__TASK REQUIREMENTS__: Show every line below where "ring" appears.

__PROVIDED DATA__:

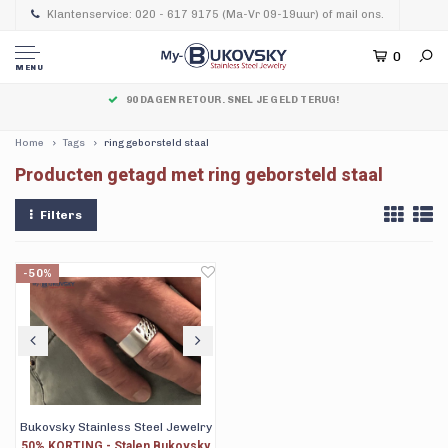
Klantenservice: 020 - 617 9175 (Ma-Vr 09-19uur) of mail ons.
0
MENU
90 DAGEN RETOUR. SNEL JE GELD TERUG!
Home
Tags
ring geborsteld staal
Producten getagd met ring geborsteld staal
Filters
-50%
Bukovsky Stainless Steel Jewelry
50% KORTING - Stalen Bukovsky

--

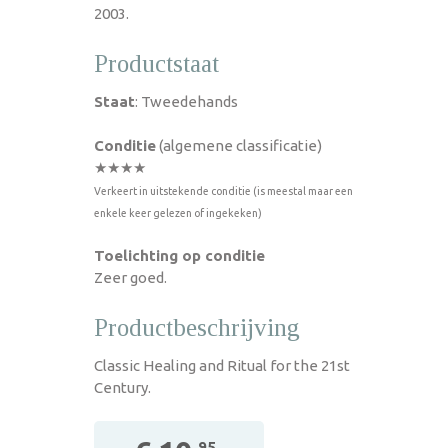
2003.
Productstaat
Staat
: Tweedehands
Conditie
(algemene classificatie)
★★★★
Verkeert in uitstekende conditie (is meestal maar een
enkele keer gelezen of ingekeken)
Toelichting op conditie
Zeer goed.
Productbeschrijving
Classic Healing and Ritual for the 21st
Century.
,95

__WRITTEN RESPONSE__:
ring geborsteld staal
Producten getagd met ring geborsteld staal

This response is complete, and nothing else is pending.